The Commerce Commission has approved Z Energy's takeover of rival petrol retailer Caltex.
The competition regulator said the $785 million deal could go ahead, but Z Energy must divest 19 petrol stations and a truck stop to ensure it did not dominate the fuel market.
It imposed no other conditions, although one of the commissioners raised concerns the takeover would reduce price competition.
Commission chair Mark Berry said there was no evidence to suggest there had been any collusion in the market, which would be an illegal activity.
"We've undertaken extensive analysis of this merger and there's no evidence, that we have from that, that would support or justify us engaging in that kind of investigation."

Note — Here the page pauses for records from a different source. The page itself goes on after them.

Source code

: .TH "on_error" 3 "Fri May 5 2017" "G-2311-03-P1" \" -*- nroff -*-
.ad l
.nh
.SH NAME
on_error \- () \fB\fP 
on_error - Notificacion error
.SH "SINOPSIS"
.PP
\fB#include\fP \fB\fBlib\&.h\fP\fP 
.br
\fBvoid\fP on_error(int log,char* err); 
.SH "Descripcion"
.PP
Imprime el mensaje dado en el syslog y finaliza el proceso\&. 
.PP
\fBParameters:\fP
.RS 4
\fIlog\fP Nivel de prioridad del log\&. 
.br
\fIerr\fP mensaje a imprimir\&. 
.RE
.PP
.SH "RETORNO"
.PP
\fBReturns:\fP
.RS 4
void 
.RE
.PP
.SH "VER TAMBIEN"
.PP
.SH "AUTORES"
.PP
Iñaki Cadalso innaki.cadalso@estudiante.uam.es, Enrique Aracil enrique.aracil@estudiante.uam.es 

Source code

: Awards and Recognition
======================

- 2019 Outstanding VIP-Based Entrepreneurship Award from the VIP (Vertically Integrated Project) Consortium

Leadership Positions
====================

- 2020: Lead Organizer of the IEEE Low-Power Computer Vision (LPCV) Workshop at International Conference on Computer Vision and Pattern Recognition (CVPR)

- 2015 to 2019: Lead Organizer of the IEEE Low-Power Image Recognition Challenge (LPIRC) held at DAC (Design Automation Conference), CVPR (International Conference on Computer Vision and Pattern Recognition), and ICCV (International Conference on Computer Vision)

Z Energy will have about half of the national retail petrol market as a result of the tie-up.
Chief executive Mike Bennetts said the company would need time to assess the financial implications of selling off the petrol stations and truck stop. But there was interest in the company's assets and it "won't be in a situation where we are a distressed seller, at all".
Mr Bennetts said Caltex would continue to operate as a separate identity, while behind the scenes there would be savings of about $25-$30m from IT efficiencies and cost-cutting.
The deal would be funded by a mix of cash and debt.
Caltex's American owners, Chevron, put its local assets up for sale last year as part of a worldwide plan to sell non-core assets.